In an effort to give treatment providers another effective tool to combat heroin addiction, NIDA is working with the Food and Drug Administration and the pharmaceutical industry to bring to market a new medication called buprenorphine-naloxone. This medication has the potential for administration in less traditional environments, such as in physician's offices, thus expanding treatment to populations who either do not have access to methadone programs or are unsuited to them, such as adolescents. Buprenorphine would not be a replacement for methadone or LAAM, but yet another treatment option for both physicians and patients.
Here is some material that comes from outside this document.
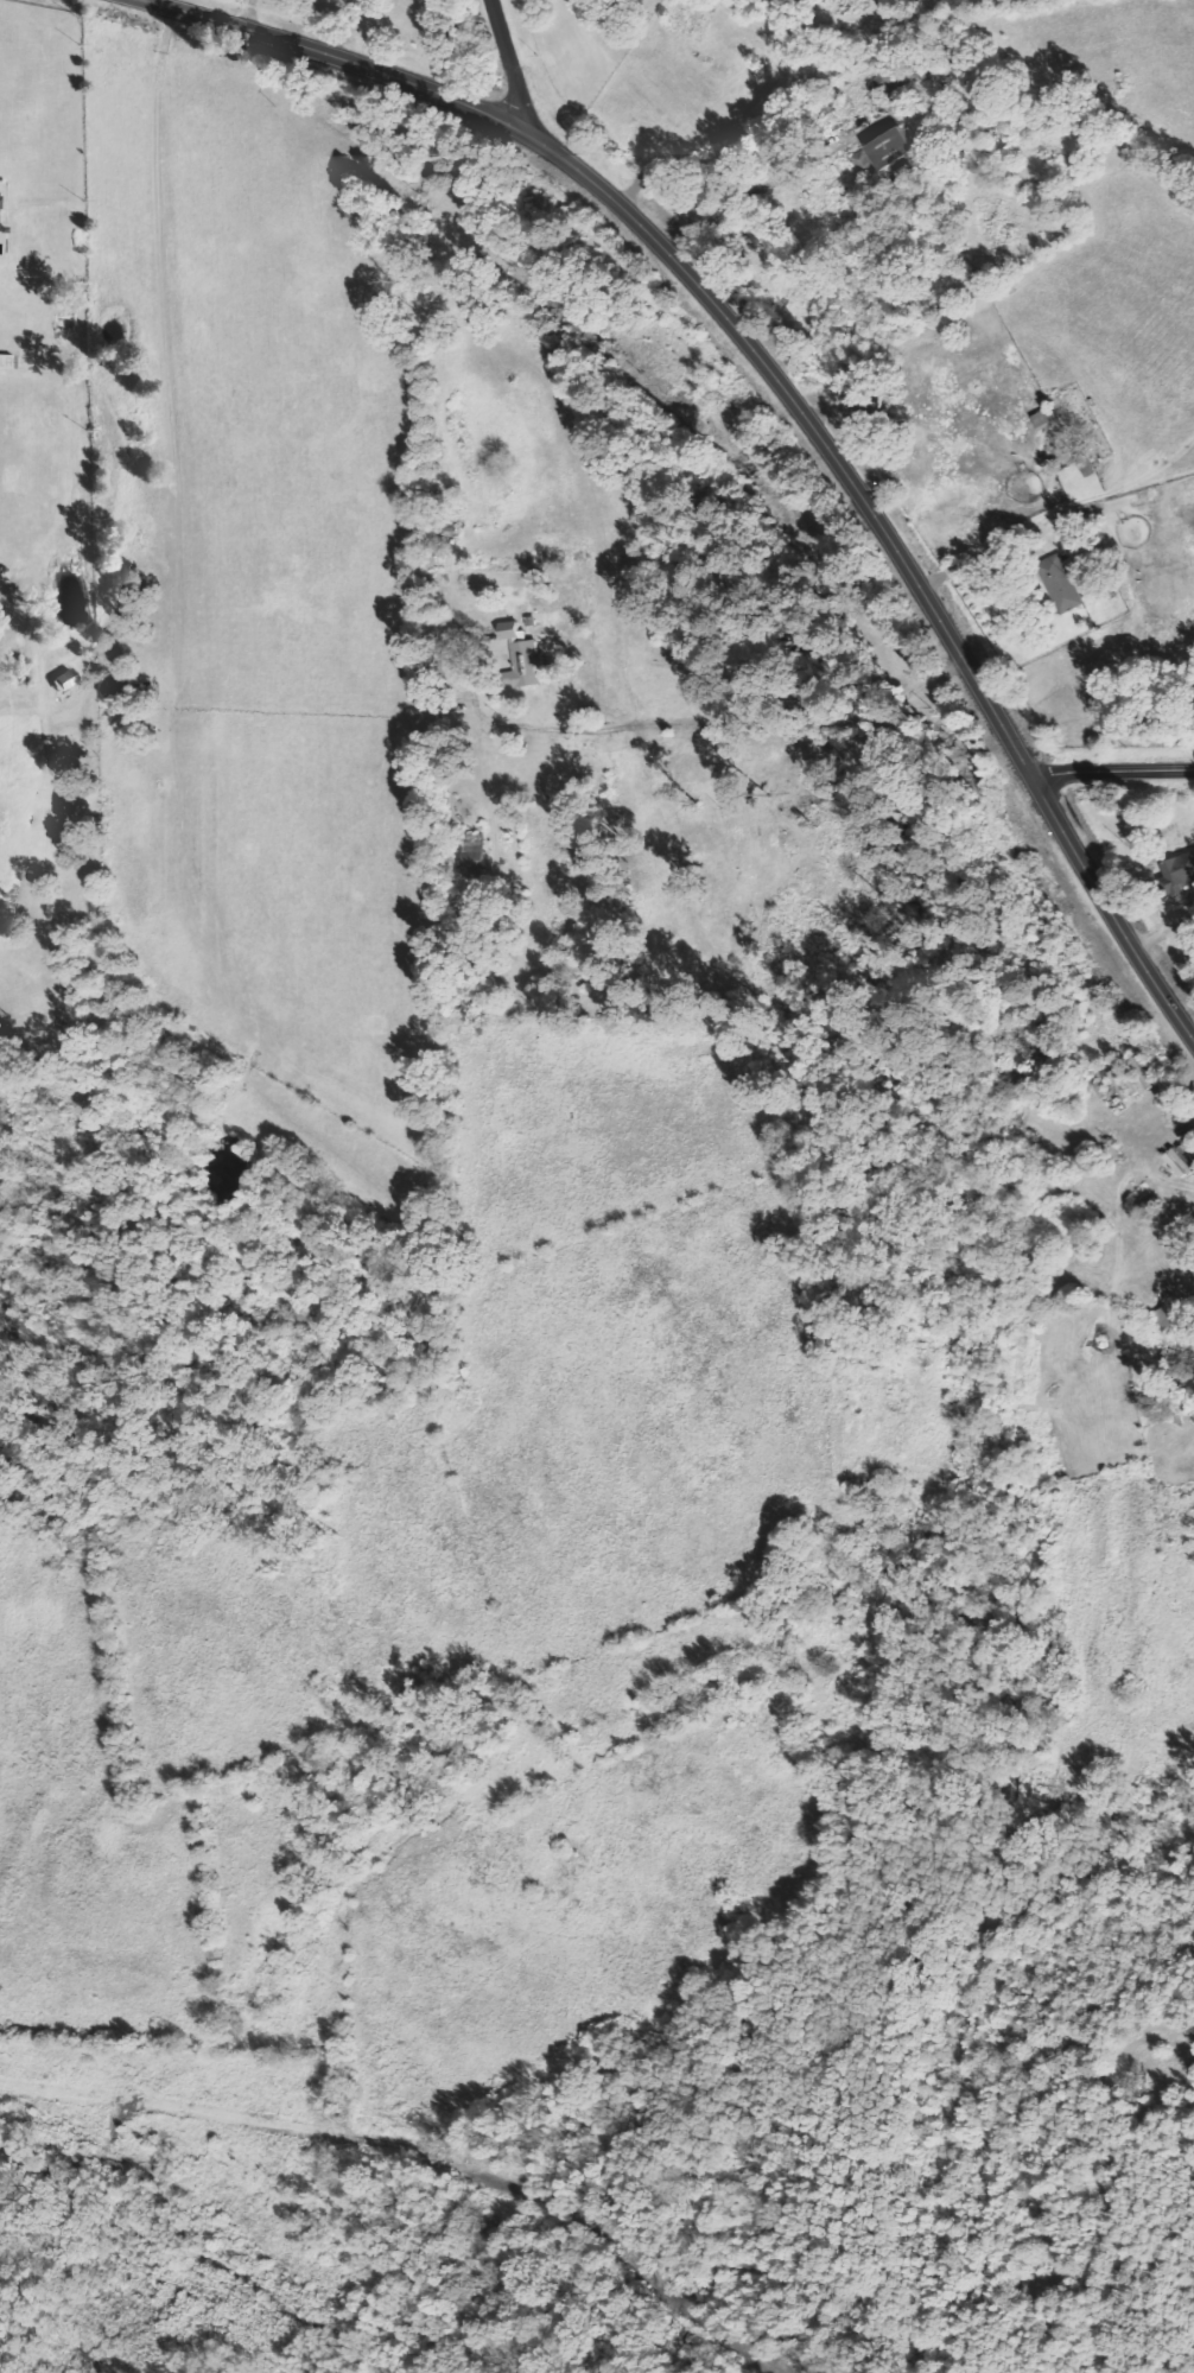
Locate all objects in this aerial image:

Although we have some quite effective behavioral and pharmacological treatments in the clinical toolbox, many of the most recently developed science-based treatments have not found their way into normal practice settings, and we see that as a tremendous national need. This idea of bringing science-based treatments to those who are in need of treatment is fast becoming a reality, however. Recent advances in treatment research, coupled with the generous appropriations that NIDA received last fiscal year, have allowed the Institute to accelerate the launch of its much-anticipated and needed National Drug Abuse Treatment Clinical Trials Network. This Network will serve as both the infrastructure for testing science-based treatments in diverse patient populations and treatment settings, and the mechanism for promoting the rapid translation of new treatment components into actual clinical practice in community settings throughout the nation.

I am especially pleased to announce that one of the first five research nodes we have awarded resources to is the Delaware Valley Node, which will be centered at the University of Pennsylvania. This Node is affiliated with ten community treatment programs in the region including providers in the Thomas Jefferson Health System, The Belmont Center, Fresh Start, the Northeast Treatment Centers, the Robert Wood Johnson Medical School-Mercer Trenton Addiction Sciences Center, the Philadelphia Health Management Corporation, the University of Pennsylvania Health System, the Rehab After Work Program, the Mercy Health System, Achievement Through Counseling and Development, and the Caron Foundation. The community treatment programs are in Pennsylvania, New Jersey and Delaware. It is in these patient populations that we will be testing some of the world's most promising behavioral and pharmacological treatments. In addition to being treated, these patients will also be helping researchers determine what works best for whom and under what circumstances. We have also established Research nodes in four other regions of the country to feed into the Network.

We hope to expand this Network each year. When complete, the network will consist of 20 to 30 regional research treatment centers or nodes.

Developing and bringing new medications and behavioral therapies to populations that are in need is just one aspect of a comprehensive solution we must continue to take to solve this Nation's drug problem. Because addiction is such a complex and pervasive health issue, we must include in our overall strategies a comprehensive public health approach, one that includes extensive education and prevention efforts, adequate treatment and aftercare services, and research. Twenty-five years of research has provided us with effective prevention and treatment strategies that can be used to combat heroin addiction, as well as other drug problems. Research has shown that these strategies are effective in reducing not only drug use but also in reducing the spread of infectious diseases such as HIV/AIDS, hepatitis, and in decreasing criminal behavior.

Thank you once again for the opportunity to testify at this hearing. I will be happy to answer any questions you may have.